Ancak… Yüksek enflasyon, para değerinin zayıflaması gibi nedenlerle Raisi az da olsa yıprandı.
İkinci aday ise Hamaney’in oğlu Mücteba… 54 yaşındaki Mücteba şimdilik daha şanslı görünüyor.
Babasının yerine Ayetullah seçilmesi halinde “rejimin bugünkü çizgisinden sapma yapmayacağına” inanılıyor.
Destekçileri onun “üst düzey bir din adamı donanımıyla zirveye adaylık için vasıflı olduğunu” iddia ediyorlar. İş dünyasından siyasete ve dini çevrelere kadar geniş bir ilişki ağı var.
Mücteba’nın liderliği en güvenli ve en iyi seçeneği temsil ediyor.
Statükoyu sürdürebilir. Oysa Raisi gibi yeni bir Ayetullah kendi ağını oluşturacak ve çok sayıda bilinmeyen devreye girecek.
Statüko ve rejimin güçlüleri değişebilir. Öte yandan İran halkının nabız atışına da değinmekte fayda var.
İran halkının önemli bir kısmı rejimin ideolojisinden ve müdahalesinden kopuk normal bir yaşam sürmeyi arzuluyor.
İnsanlar iyi bir yaşam isteklerini ifade ediyorlar. Ve ne ilginçtir ki hala umutları Ayetullah Ali Hamaney.

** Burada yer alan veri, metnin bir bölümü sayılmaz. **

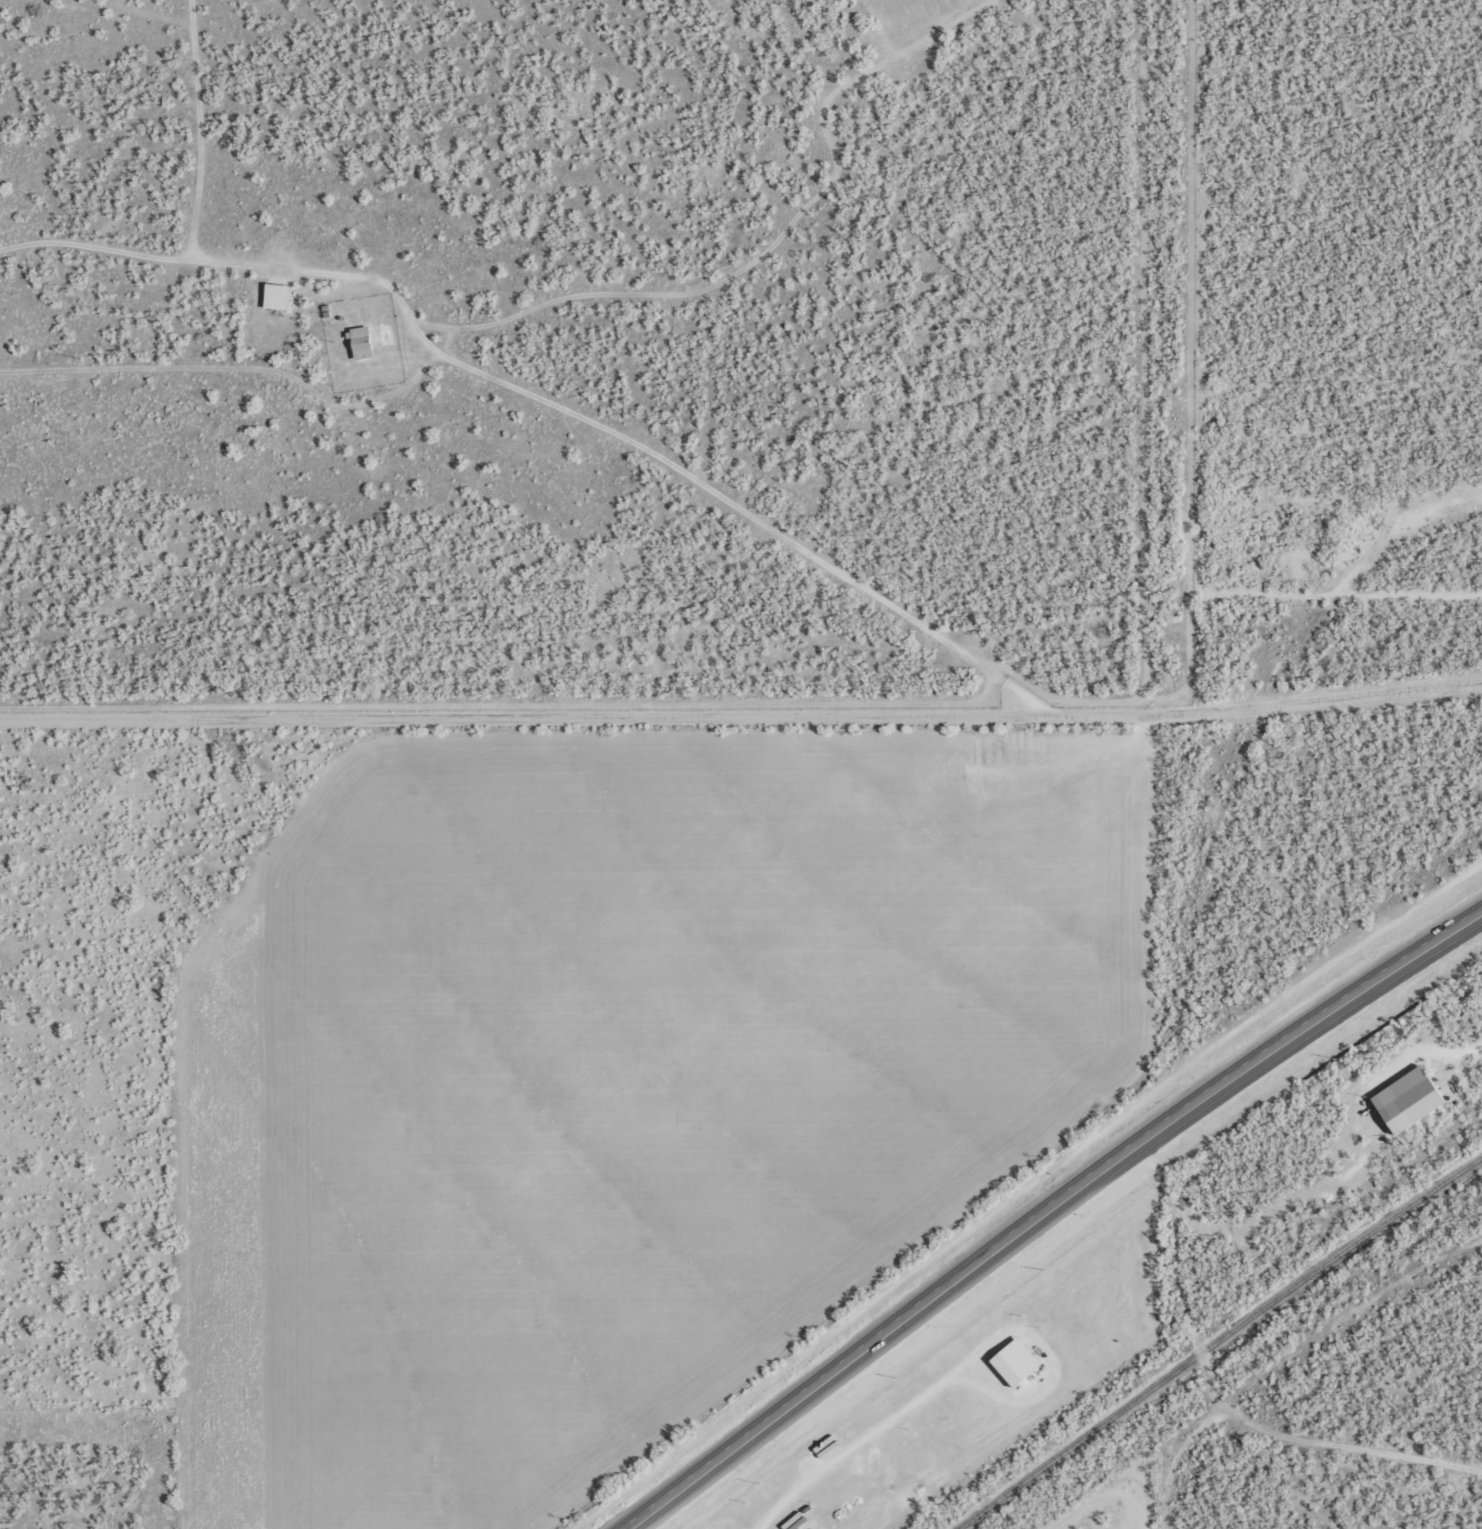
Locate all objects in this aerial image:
building: (281, 295)
building: (366, 343)
road: (742, 686)
building: (1403, 1100)
road: (1051, 1211)
road: (1168, 1245)
railway: (1215, 1338)
building: (1011, 1361)
road: (1315, 1444)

“Binlerce kitap, roman ve şiir okumuş, tarih bilen bilgili bir şahsiyet olarak Hamaney’in reformlara başlayacağını” umabiliyorlar.
Şii Müslümanların 12. imamı olan “Mehdi” bilinmeyen bir gelecekte dünyaya adeleti getirmek üzere yeniden ortaya çıkana kadar İslam’ı koruma sorumluluğunun Ayetullahlarda olduğu bir İran gerçeği.